§ **REQUIRED ACTION**
For the word "Morski", count the lines of the data that include it and give only the total.

(Stored entries)
################

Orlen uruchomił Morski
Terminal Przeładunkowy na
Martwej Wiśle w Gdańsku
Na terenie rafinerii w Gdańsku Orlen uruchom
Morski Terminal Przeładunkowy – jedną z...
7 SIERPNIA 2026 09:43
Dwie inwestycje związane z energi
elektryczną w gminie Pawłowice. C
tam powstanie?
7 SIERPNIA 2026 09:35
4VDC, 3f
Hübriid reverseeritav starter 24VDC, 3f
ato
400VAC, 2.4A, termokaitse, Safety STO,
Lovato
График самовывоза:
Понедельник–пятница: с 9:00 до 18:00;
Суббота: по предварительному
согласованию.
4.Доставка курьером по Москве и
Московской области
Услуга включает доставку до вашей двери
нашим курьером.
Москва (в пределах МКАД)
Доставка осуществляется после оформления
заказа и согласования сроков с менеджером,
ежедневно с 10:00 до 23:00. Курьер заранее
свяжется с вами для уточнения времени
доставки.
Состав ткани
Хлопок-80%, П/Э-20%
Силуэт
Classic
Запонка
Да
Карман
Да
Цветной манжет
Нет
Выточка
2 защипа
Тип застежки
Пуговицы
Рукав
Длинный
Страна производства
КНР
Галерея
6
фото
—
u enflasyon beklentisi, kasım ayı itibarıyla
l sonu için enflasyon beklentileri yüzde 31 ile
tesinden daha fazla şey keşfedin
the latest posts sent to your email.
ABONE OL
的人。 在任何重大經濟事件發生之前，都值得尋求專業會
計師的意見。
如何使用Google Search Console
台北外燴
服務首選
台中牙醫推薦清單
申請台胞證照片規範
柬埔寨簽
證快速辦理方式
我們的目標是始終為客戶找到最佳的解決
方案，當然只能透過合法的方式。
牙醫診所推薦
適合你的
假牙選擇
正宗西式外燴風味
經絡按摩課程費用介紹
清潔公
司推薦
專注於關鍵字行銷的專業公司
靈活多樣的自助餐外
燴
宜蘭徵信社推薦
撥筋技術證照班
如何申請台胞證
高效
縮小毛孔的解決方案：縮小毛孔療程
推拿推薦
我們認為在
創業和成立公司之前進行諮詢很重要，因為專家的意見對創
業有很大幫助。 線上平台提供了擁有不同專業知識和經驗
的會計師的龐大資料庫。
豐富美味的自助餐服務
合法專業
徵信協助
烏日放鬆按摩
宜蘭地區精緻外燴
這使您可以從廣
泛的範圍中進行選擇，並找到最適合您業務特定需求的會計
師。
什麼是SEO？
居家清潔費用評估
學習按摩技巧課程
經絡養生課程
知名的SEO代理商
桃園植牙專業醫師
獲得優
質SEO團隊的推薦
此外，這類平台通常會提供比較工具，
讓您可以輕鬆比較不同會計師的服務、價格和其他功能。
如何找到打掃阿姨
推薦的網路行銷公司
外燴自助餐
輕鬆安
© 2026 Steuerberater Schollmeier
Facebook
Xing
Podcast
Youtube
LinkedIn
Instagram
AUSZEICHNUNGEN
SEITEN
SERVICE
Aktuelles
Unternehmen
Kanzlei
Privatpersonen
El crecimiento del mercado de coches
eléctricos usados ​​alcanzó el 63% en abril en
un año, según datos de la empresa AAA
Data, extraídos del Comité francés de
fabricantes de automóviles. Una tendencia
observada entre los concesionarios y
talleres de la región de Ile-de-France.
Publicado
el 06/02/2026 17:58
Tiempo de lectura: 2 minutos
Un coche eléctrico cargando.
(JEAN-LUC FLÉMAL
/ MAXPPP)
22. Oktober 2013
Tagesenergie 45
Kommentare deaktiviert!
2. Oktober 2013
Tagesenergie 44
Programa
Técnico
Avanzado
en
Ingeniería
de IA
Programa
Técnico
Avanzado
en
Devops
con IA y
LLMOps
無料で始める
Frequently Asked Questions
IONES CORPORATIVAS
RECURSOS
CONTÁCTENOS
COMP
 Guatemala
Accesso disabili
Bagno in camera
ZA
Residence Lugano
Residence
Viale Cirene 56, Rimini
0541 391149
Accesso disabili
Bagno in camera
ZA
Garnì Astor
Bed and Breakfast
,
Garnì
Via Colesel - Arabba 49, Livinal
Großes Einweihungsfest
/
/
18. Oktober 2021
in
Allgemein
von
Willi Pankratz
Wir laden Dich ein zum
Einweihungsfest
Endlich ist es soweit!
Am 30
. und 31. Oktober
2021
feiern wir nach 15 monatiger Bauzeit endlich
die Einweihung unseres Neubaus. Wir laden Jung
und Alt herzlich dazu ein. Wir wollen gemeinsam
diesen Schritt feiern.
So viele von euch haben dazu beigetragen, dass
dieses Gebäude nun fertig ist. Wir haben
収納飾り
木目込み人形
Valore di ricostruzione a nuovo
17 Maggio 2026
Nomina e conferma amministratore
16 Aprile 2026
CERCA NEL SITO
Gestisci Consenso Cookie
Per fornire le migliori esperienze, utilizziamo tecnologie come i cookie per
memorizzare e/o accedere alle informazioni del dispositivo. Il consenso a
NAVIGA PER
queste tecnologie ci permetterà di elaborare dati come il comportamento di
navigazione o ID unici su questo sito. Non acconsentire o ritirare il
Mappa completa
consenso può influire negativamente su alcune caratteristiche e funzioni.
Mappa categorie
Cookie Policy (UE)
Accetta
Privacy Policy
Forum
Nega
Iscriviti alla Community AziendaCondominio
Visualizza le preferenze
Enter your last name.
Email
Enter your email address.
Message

################

§ **TASK OUTPUT**
2